Luckily, Fernandez has had a strong support system of friends and family around her.
This has made it easier though it has still been hard, she said.
“I felt cheated,” she said. “My thinking was, ‘God, I just served you for almost a year in another country, and then I come back and you take my mom away from me. That’s not fair.’”
Then, in May, she went to Iraq to help Adorno with his clowning and illusion productions to entertain families in refugee camps.
“It was Mother’s Day our time, and my dad said, ‘I’m going to go to this little church. I’m going to preach, and I want you to share something,’” Fernandez said. “I was thinking, ‘How am I going to share anything when all of this time I’ve been mad at God?’”
He encouraged her just to share what she could. So she talked about her mom and that Mother’s Day in Texas was approaching.
“After I shared, I was amazed by how many people came up to me and said, ‘I just lost my dad to cancer,’ or ‘I know exactly what you are feeling,’” she said. “That was an awesome thing to experience — knowing that through my suffering, there is joy and joy for others and hope for others to hear.”
Her boyfriend, Cody May, saw what she dealt with over the past year.
“When we first met, she never explained to me that her mom was going through chemotherapy or that she had cancer,” he said. “Outwardly, she would never express it to anyone, never let them know that it was hard.”

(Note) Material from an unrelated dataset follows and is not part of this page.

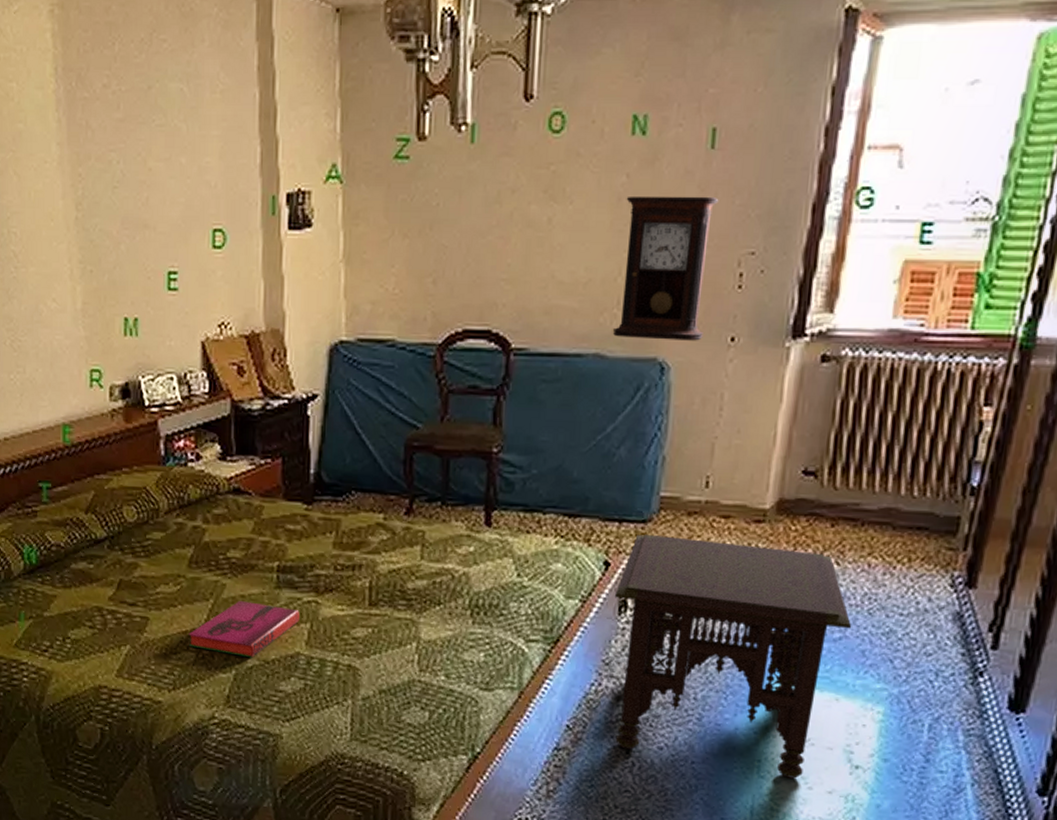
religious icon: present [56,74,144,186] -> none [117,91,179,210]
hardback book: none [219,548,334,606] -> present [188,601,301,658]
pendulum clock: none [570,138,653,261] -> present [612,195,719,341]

He said she has been taking care of her youngest brother, making sure that he does well academically and athletically. And she paid the bills on their house.
“If I had that much responsibility, I just know I couldn’t do it all by myself,” he said. “So for her to have that much stability and determination to be a mother and a student, a girlfriend and a daughter, it’s just really hard things for her to do at this time in her life. But she’s doing them, and she’s doing them well.”
Her friends and family believe Fernandez is up for any challenge she faces.
“She is a woman who loves to serve the world,” Adorno said. “She has become a warrior. From the beginning, she’s had to battle everything in her life.”
Fernandez said she has learned a lot through this experience. Now, she is preparing to finish a degree in biblical studies and plans to spend three or four months this summer helping people in another country.
“You definitely grow up, and you definitely gain a sense of reality,” she said. “You gain so much wisdom from it.”